Renoir permaneció aquí hasta su muerte en 1919, continuando con la pintura a pesar de su enfermedad. Fotografías de sus últimos años lo muestran aún trabajando, a veces con un pincel atado a su mano para poder seguir pintando.
La casa ha sido cuidadosamente conservada y permite a los visitantes experimentar el ambiente donde Renoir pasó los últimos años de su carrera. En su interior se encuentran 11 de sus pinturas, incluyendo la famosa Les Grandes Baigneuses (1892), junto con varias esculturas y obras de artistas de su círculo, como Raoul Dufy y Pierre Bonnard.
La propiedad está rodeada de antiguos olivares, que Renoir amaba y que incluyó con frecuencia en su obra.

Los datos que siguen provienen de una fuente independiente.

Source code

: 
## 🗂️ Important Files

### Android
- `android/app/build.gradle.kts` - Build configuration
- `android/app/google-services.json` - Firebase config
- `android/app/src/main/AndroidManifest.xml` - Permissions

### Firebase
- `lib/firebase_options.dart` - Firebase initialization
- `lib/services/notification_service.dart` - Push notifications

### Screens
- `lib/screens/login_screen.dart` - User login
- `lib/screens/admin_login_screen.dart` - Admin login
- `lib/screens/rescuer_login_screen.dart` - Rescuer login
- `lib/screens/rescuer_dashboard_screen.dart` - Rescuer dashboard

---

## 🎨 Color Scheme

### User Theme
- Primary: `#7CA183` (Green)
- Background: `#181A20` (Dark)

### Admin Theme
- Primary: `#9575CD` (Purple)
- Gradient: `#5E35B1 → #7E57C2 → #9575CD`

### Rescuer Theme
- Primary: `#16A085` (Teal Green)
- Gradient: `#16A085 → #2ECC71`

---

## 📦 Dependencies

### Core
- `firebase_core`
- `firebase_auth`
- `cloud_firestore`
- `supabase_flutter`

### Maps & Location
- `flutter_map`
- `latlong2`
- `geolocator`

Los jardines ofrecen hermosas vistas a través de las colinas hacia el Mediterráneo y proporcionan un entorno tranquilo que ayuda a explicar por qué el artista eligió vivir aquí.
👉 Consejo local: Pasea por el jardín de olivos detrás de la casa después de visitar el museo. Es uno de los lugares más tranquilos de Cagnes-sur-Mer y te da una idea del paisaje que inspiró las últimas pinturas de Renoir.